Some students stopped outside the school after dismissal Wednesday to get free "ele-friend" stickers from the People for the Ethical Treatment of Animals and hug an activist wearing a fuzzy elephant costume.
But an end-of-the-day announcement over the school's loudspeaker warning children not to speak to strangers - even those in costume - foiled the animal rights group's plans to reach hundreds of impressionable minds.
Even those youngsters who couldn't resist the costumed character seemed oblivious to the "circuses are no fun for animals" signs, and they didn't seem to notice the strip of gauze with a splash of fake blood around the fuzzy elephant's head.
"I want to go to the circus! I want to go to the circus," Torrie Harris said excitedly as she got her hug and circus animal cruelty book from the PETA protesters.
Her mother, LaWanda Sanders, wasn't particularly moved by the "Animals Belong in the Jungle" activity book her daughter received. Sanders said she already has plans to take her children to the Ringling Bros. and Barnum & Bailey Circus when it comes to town later this month.
"On the 21st," she said. "I sure am."
PETA is an animal rights organization known for demonstrations and advertisements designed to draw media attention to their cause. Activists are in this area to protest the upcoming performances of the circus at the Savannah Civic Center Jan. 21-24.
The organization has spoken out against everything from wearing fur and eating meat to President Barack Obama killing a fly during a televised interview. After University of Georgia mascot Uga VII died last year, the organization urged athletic director Damon Evans to replace him with an animatronic dog.

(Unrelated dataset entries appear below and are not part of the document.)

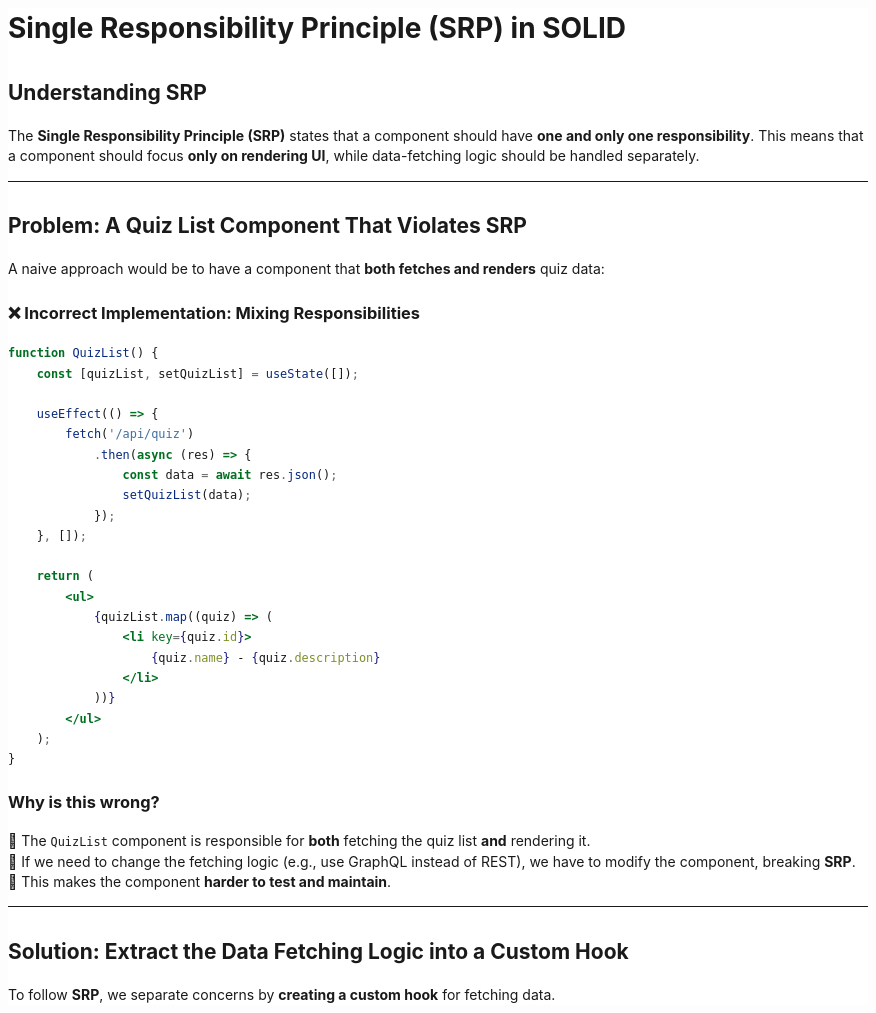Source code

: # Single Responsibility Principle (SRP) in SOLID

## **Understanding SRP**
The **Single Responsibility Principle (SRP)** states that a component should have **one and only one responsibility**. This means that a component should focus **only on rendering UI**, while data-fetching logic should be handled separately.

---

## **Problem: A Quiz List Component That Violates SRP**
A naive approach would be to have a component that **both fetches and renders** quiz data:

### ❌ **Incorrect Implementation: Mixing Responsibilities**
```jsx
function QuizList() {
    const [quizList, setQuizList] = useState([]);

    useEffect(() => {
        fetch('/api/quiz')
            .then(async (res) => {
                const data = await res.json();
                setQuizList(data);
            });
    }, []);

    return (
        <ul>
            {quizList.map((quiz) => (
                <li key={quiz.id}>
                    {quiz.name} - {quiz.description}
                </li>
            ))}
        </ul>
    );
}
```
### **Why is this wrong?**
🔴 The `QuizList` component is responsible for **both** fetching the quiz list **and** rendering it.  
🔴 If we need to change the fetching logic (e.g., use GraphQL instead of REST), we have to modify the component, breaking **SRP**.  
🔴 This makes the component **harder to test and maintain**.  

---

## **Solution: Extract the Data Fetching Logic into a Custom Hook**
To follow **SRP**, we separate concerns by **creating a custom hook** for fetching data.
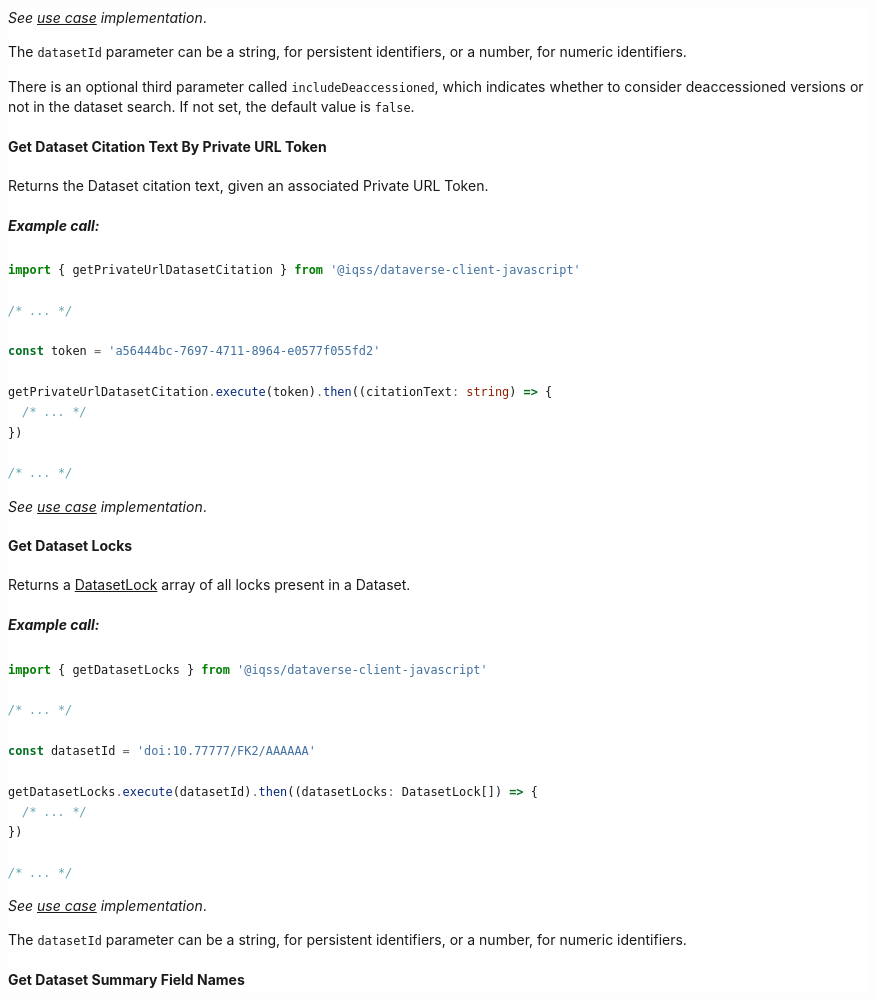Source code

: _See [use case](../src/datasets/domain/useCases/GetDatasetCitation.ts) implementation_.

The `datasetId` parameter can be a string, for persistent identifiers, or a number, for numeric identifiers.

There is an optional third parameter called `includeDeaccessioned`, which indicates whether to consider deaccessioned versions or not in the dataset search. If not set, the default value is `false`.

#### Get Dataset Citation Text By Private URL Token

Returns the Dataset citation text, given an associated Private URL Token.

##### Example call:

```typescript
import { getPrivateUrlDatasetCitation } from '@iqss/dataverse-client-javascript'

/* ... */

const token = 'a56444bc-7697-4711-8964-e0577f055fd2'

getPrivateUrlDatasetCitation.execute(token).then((citationText: string) => {
  /* ... */
})

/* ... */
```

_See [use case](../src/datasets/domain/useCases/GetPrivateUrlDatasetCitation.ts) implementation_.

#### Get Dataset Locks

Returns a [DatasetLock](../src/datasets/domain/models/DatasetLock.ts) array of all locks present in a Dataset.

##### Example call:

```typescript
import { getDatasetLocks } from '@iqss/dataverse-client-javascript'

/* ... */

const datasetId = 'doi:10.77777/FK2/AAAAAA'

getDatasetLocks.execute(datasetId).then((datasetLocks: DatasetLock[]) => {
  /* ... */
})

/* ... */
```

_See [use case](../src/datasets/domain/useCases/GetDatasetLocks.ts) implementation_.

The `datasetId` parameter can be a string, for persistent identifiers, or a number, for numeric identifiers.

#### Get Dataset Summary Field Names
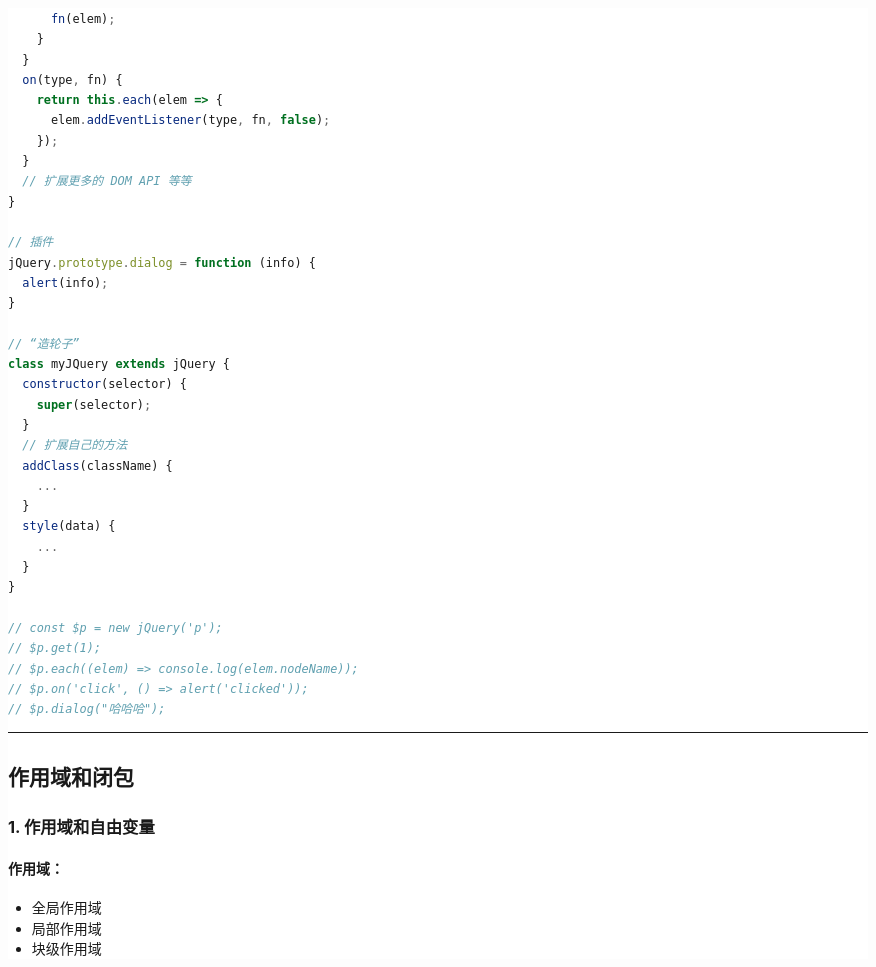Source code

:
 ```javascript
      fn(elem);
    }
  }
  on(type, fn) {
    return this.each(elem => {
      elem.addEventListener(type, fn, false);
    });
  }
  // 扩展更多的 DOM API 等等
}

// 插件
jQuery.prototype.dialog = function (info) {
  alert(info);
}

// “造轮子”
class myJQuery extends jQuery {
  constructor(selector) {
    super(selector);
  }
  // 扩展自己的方法
  addClass(className) {
    ...
  }
  style(data) {
    ...
  }
}

// const $p = new jQuery('p');
// $p.get(1);
// $p.each((elem) => console.log(elem.nodeName));
// $p.on('click', () => alert('clicked'));
// $p.dialog("哈哈哈");
```


---


<a name="fsY4C"></a>
## 作用域和闭包
<a name="arsbk"></a>
### 1. 作用域和自由变量
<a name="8rlBg"></a>
#### 作用域：

- 全局作用域
- 局部作用域
- 块级作用域
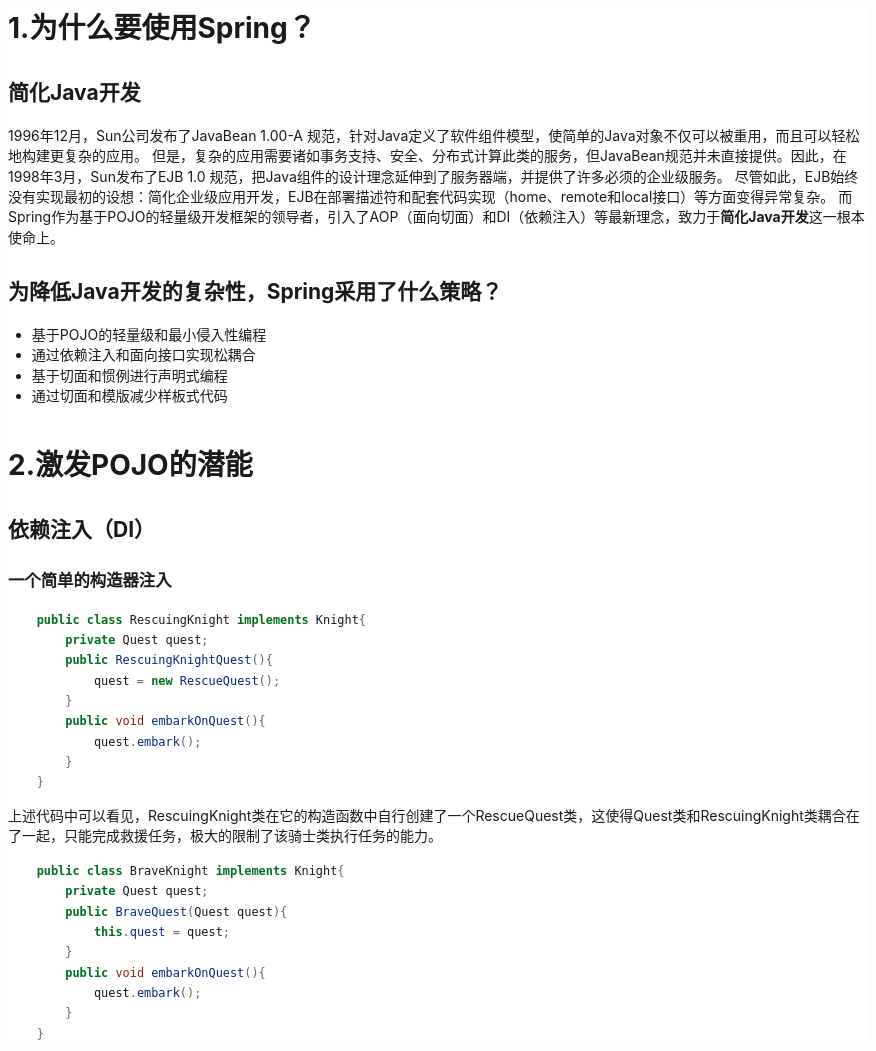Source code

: # 1.为什么要使用Spring？

## 简化Java开发

1996年12月，Sun公司发布了JavaBean 1.00-A 规范，针对Java定义了软件组件模型，使简单的Java对象不仅可以被重用，而且可以轻松地构建更复杂的应用。
但是，复杂的应用需要诸如事务支持、安全、分布式计算此类的服务，但JavaBean规范并未直接提供。因此，在1998年3月，Sun发布了EJB 1.0 规范，把Java组件的设计理念延伸到了服务器端，并提供了许多必须的企业级服务。
尽管如此，EJB始终没有实现最初的设想：简化企业级应用开发，EJB在部署描述符和配套代码实现（home、remote和local接口）等方面变得异常复杂。
而Spring作为基于POJO的轻量级开发框架的领导者，引入了AOP（面向切面）和DI（依赖注入）等最新理念，致力于**简化Java开发**这一根本使命上。 

## 为降低Java开发的复杂性，Spring采用了什么策略？

- 基于POJO的轻量级和最小侵入性编程
- 通过依赖注入和面向接口实现松耦合
- 基于切面和惯例进行声明式编程
- 通过切面和模版减少样板式代码

# 2.激发POJO的潜能

## 依赖注入（DI）

### 一个简单的构造器注入

```java
	public class RescuingKnight implements Knight{
		private Quest quest;
		public RescuingKnightQuest(){
			quest = new RescueQuest();
		}
		public void embarkOnQuest(){
			quest.embark();
		}
	}
```

上述代码中可以看见，RescuingKnight类在它的构造函数中自行创建了一个RescueQuest类，这使得Quest类和RescuingKnight类耦合在了一起，只能完成救援任务，极大的限制了该骑士类执行任务的能力。

```java
	public class BraveKnight implements Knight{
		private Quest quest;
		public BraveQuest(Quest quest){
			this.quest = quest;
		}
		public void embarkOnQuest(){
			quest.embark();
		}
	}
```
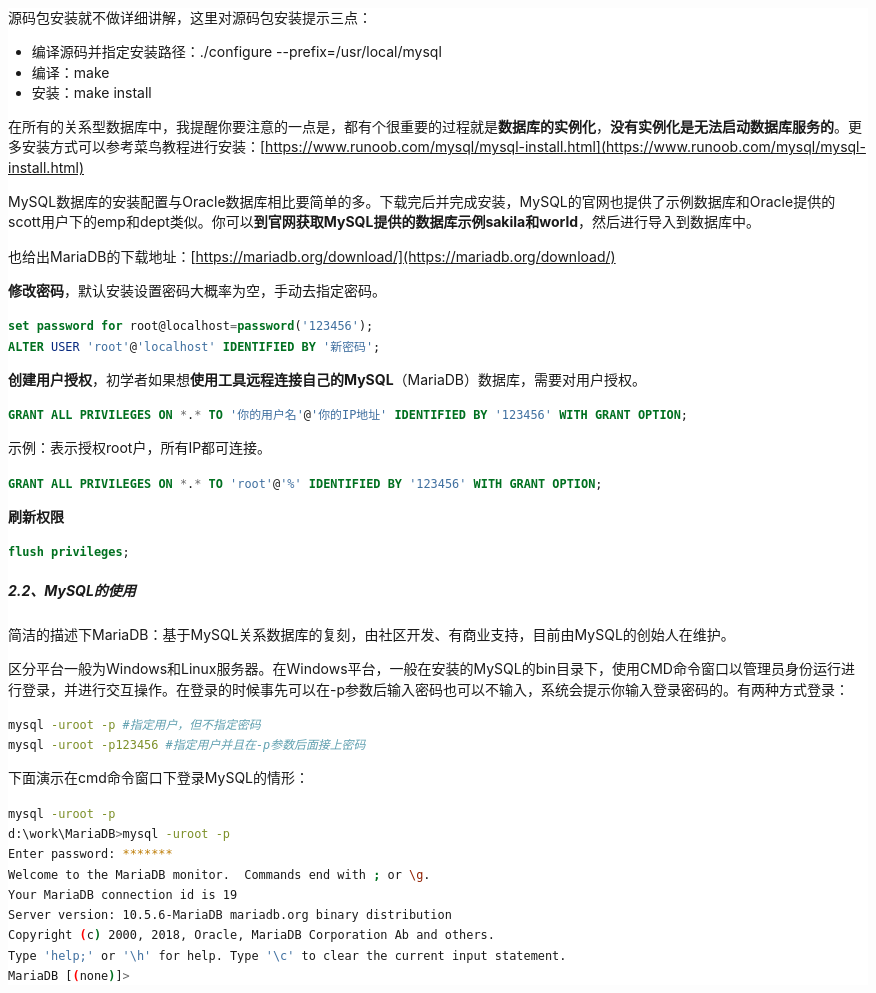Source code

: 源码包安装就不做详细讲解，这里对源码包安装提示三点：

- 编译源码并指定安装路径：./configure  --prefix=/usr/local/mysql
- 编译：make 
- 安装：make install

在所有的关系型数据库中，我提醒你要注意的一点是，都有个很重要的过程就是**数据库的实例化**，**没有实例化是无法启动数据库服务的**。更多安装方式可以参考菜鸟教程进行安装：[https://www.runoob.com/mysql/mysql-install.html](https://www.runoob.com/mysql/mysql-install.html)

MySQL数据库的安装配置与Oracle数据库相比要简单的多。下载完后并完成安装，MySQL的官网也提供了示例数据库和Oracle提供的scott用户下的emp和dept类似。你可以**到官网获取MySQL提供的数据库示例sakila和world**，然后进行导入到数据库中。

也给出MariaDB的下载地址：[https://mariadb.org/download/](https://mariadb.org/download/)

**修改密码**，默认安装设置密码大概率为空，手动去指定密码。

```sql
set password for root@localhost=password('123456');
ALTER USER 'root'@'localhost' IDENTIFIED BY '新密码';
```

**创建用户授权**，初学者如果想**使用工具远程连接自己的MySQL**（MariaDB）数据库，需要对用户授权。

```sql
GRANT ALL PRIVILEGES ON *.* TO '你的用户名'@'你的IP地址' IDENTIFIED BY '123456' WITH GRANT OPTION;
```

示例：表示授权root户，所有IP都可连接。

```sql
GRANT ALL PRIVILEGES ON *.* TO 'root'@'%' IDENTIFIED BY '123456' WITH GRANT OPTION;
```

**刷新权限**

```sql
flush privileges;
```



##### 2.2、MySQL的使用

简洁的描述下MariaDB：基于MySQL关系数据库的复刻，由社区开发、有商业支持，目前由MySQL的创始人在维护。

区分平台一般为Windows和Linux服务器。在Windows平台，一般在安装的MySQL的bin目录下，使用CMD命令窗口以管理员身份运行进行登录，并进行交互操作。在登录的时候事先可以在-p参数后输入密码也可以不输入，系统会提示你输入登录密码的。有两种方式登录：

```bash
mysql -uroot -p #指定用户，但不指定密码
mysql -uroot -p123456 #指定用户并且在-p参数后面接上密码
```

下面演示在cmd命令窗口下登录MySQL的情形：

```bash
mysql -uroot -p
d:\work\MariaDB>mysql -uroot -p
Enter password: *******
Welcome to the MariaDB monitor.  Commands end with ; or \g.
Your MariaDB connection id is 19
Server version: 10.5.6-MariaDB mariadb.org binary distribution
Copyright (c) 2000, 2018, Oracle, MariaDB Corporation Ab and others.
Type 'help;' or '\h' for help. Type '\c' to clear the current input statement.
MariaDB [(none)]>
```
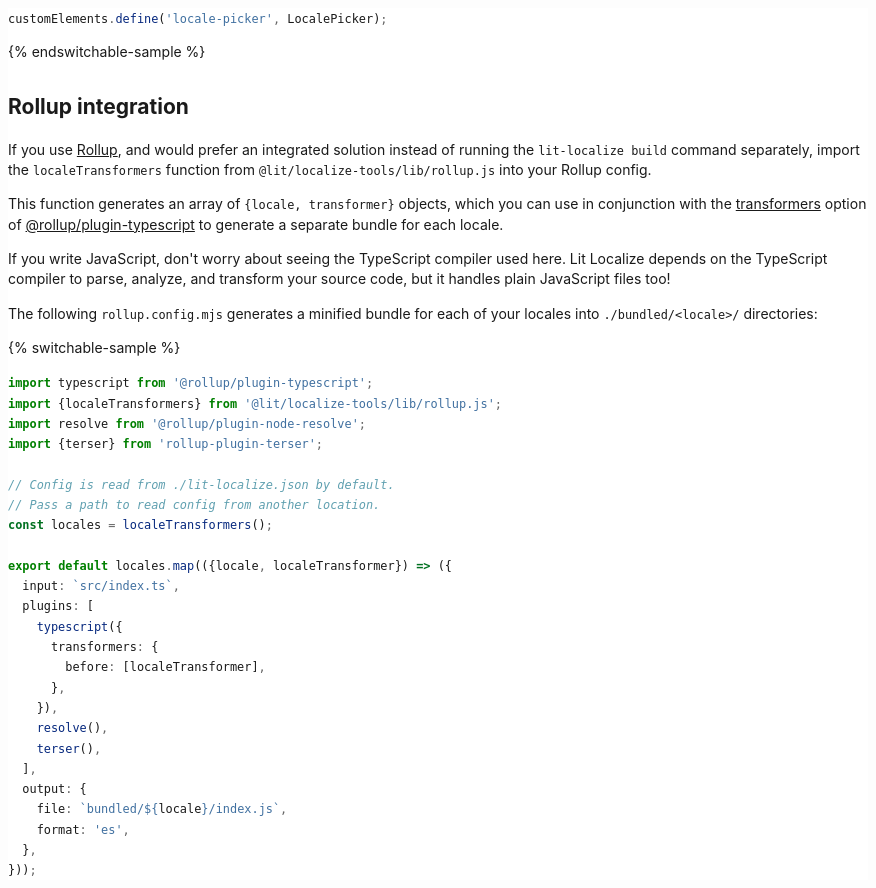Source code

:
 ```js
customElements.define('locale-picker', LocalePicker);
```

{% endswitchable-sample %}

## Rollup integration

If you use <a href="https://rollupjs.org/" target="_blank"
rel="noopener">Rollup</a>, and would prefer an integrated solution instead of
running the `lit-localize build` command separately, import the
`localeTransformers` function from `@lit/localize-tools/lib/rollup.js` into your
Rollup config.

This function generates an array of `{locale, transformer}` objects, which you
can use in conjunction with the
<a href="https://github.com/rollup/plugins/tree/master/packages/typescript/#transformers" target="_blank" rel="noopener">transformers</a>
option of
<a href="https://www.npmjs.com/package/@rollup/plugin-typescript" target="_blank" rel="noopener">@rollup/plugin-typescript</a>
to generate a separate bundle for each locale.

<div class="alert alert-info">

If you write JavaScript, don't worry about seeing the TypeScript compiler used
here. Lit Localize depends on the TypeScript compiler to parse, analyze, and
transform your source code, but it handles plain JavaScript files too!

</div>

The following `rollup.config.mjs` generates a minified bundle for each of your
locales into `./bundled/<locale>/` directories:


{% switchable-sample %}

```ts
import typescript from '@rollup/plugin-typescript';
import {localeTransformers} from '@lit/localize-tools/lib/rollup.js';
import resolve from '@rollup/plugin-node-resolve';
import {terser} from 'rollup-plugin-terser';

// Config is read from ./lit-localize.json by default.
// Pass a path to read config from another location.
const locales = localeTransformers();

export default locales.map(({locale, localeTransformer}) => ({
  input: `src/index.ts`,
  plugins: [
    typescript({
      transformers: {
        before: [localeTransformer],
      },
    }),
    resolve(),
    terser(),
  ],
  output: {
    file: `bundled/${locale}/index.js`,
    format: 'es',
  },
}));
```
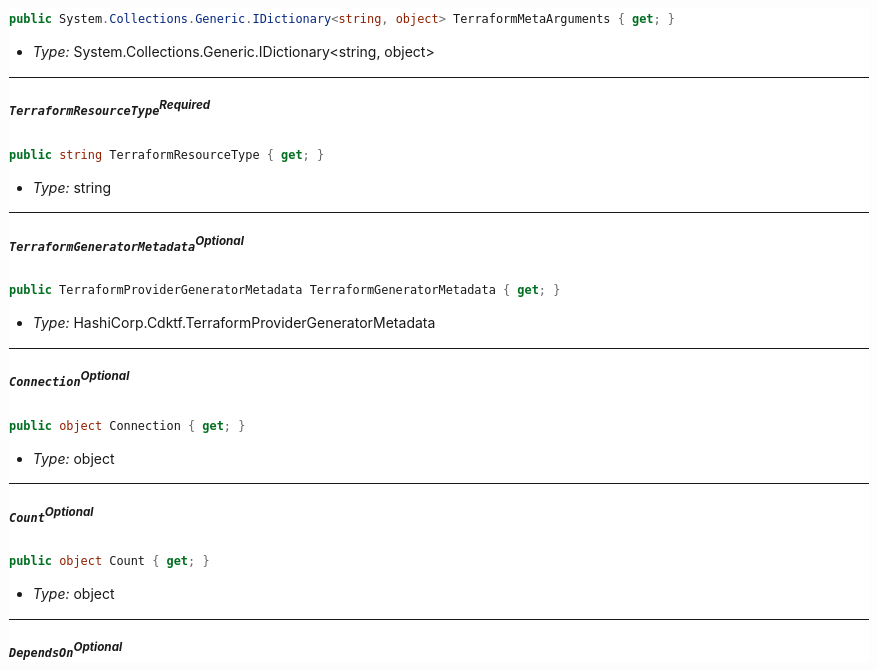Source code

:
 ```csharp
public System.Collections.Generic.IDictionary<string, object> TerraformMetaArguments { get; }
```

- *Type:* System.Collections.Generic.IDictionary<string, object>

---

##### `TerraformResourceType`<sup>Required</sup> <a name="TerraformResourceType" id="@cdktf/provider-cloudflare.originCaCertificate.OriginCaCertificate.property.terraformResourceType"></a>

```csharp
public string TerraformResourceType { get; }
```

- *Type:* string

---

##### `TerraformGeneratorMetadata`<sup>Optional</sup> <a name="TerraformGeneratorMetadata" id="@cdktf/provider-cloudflare.originCaCertificate.OriginCaCertificate.property.terraformGeneratorMetadata"></a>

```csharp
public TerraformProviderGeneratorMetadata TerraformGeneratorMetadata { get; }
```

- *Type:* HashiCorp.Cdktf.TerraformProviderGeneratorMetadata

---

##### `Connection`<sup>Optional</sup> <a name="Connection" id="@cdktf/provider-cloudflare.originCaCertificate.OriginCaCertificate.property.connection"></a>

```csharp
public object Connection { get; }
```

- *Type:* object

---

##### `Count`<sup>Optional</sup> <a name="Count" id="@cdktf/provider-cloudflare.originCaCertificate.OriginCaCertificate.property.count"></a>

```csharp
public object Count { get; }
```

- *Type:* object

---

##### `DependsOn`<sup>Optional</sup> <a name="DependsOn" id="@cdktf/provider-cloudflare.originCaCertificate.OriginCaCertificate.property.dependsOn"></a>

Before coming to Savannah, the group battled with Columbia officials who denied their request to display a sculpture of a teary eyed baby circus elephant with a blanket that says, "See Shackles, Bullhooks, Lonliness - All Under the Big Top."
Circus officials are counteracting by blanketing the community with their own public relations campaign. Ringling Bros. and Barnum & Bailey Circus clowns scheduled free performances for children's groups throughout the week at public libraries, Backus Children's Hospital, Hunter Army Airfield and Fort Stewart.
Their circus-themed educational outreach programs promote reading, physical fitness and science.
Janice Aria, the circus' animal stewardship director, is quick to defend the treatment and care of circus animals. She runs the 200-acre reserve in Florida where the circus houses its retired and non-performing elephants.
"If I knew that this country treated its elderly the way Ringling cares for its elephants, I'd be entering my twilight years much less reluctantly," Aria said.
She argued the schoolyard is no place for PETA protesters to pursue their agenda.
"There's no secret animal activists are against what we do. They're opposed to the human interaction and entertainment aspect of what we do with elephants," she said. "The idea of taking this to kids is preposterous."
But the kids outside Hodge on Wednesday didn't seem interested in getting caught up in the debate.
"I don't know about all that stuff with the elephants," Taishai Brunson said,
"But I do know the circus tickets are (priced) high."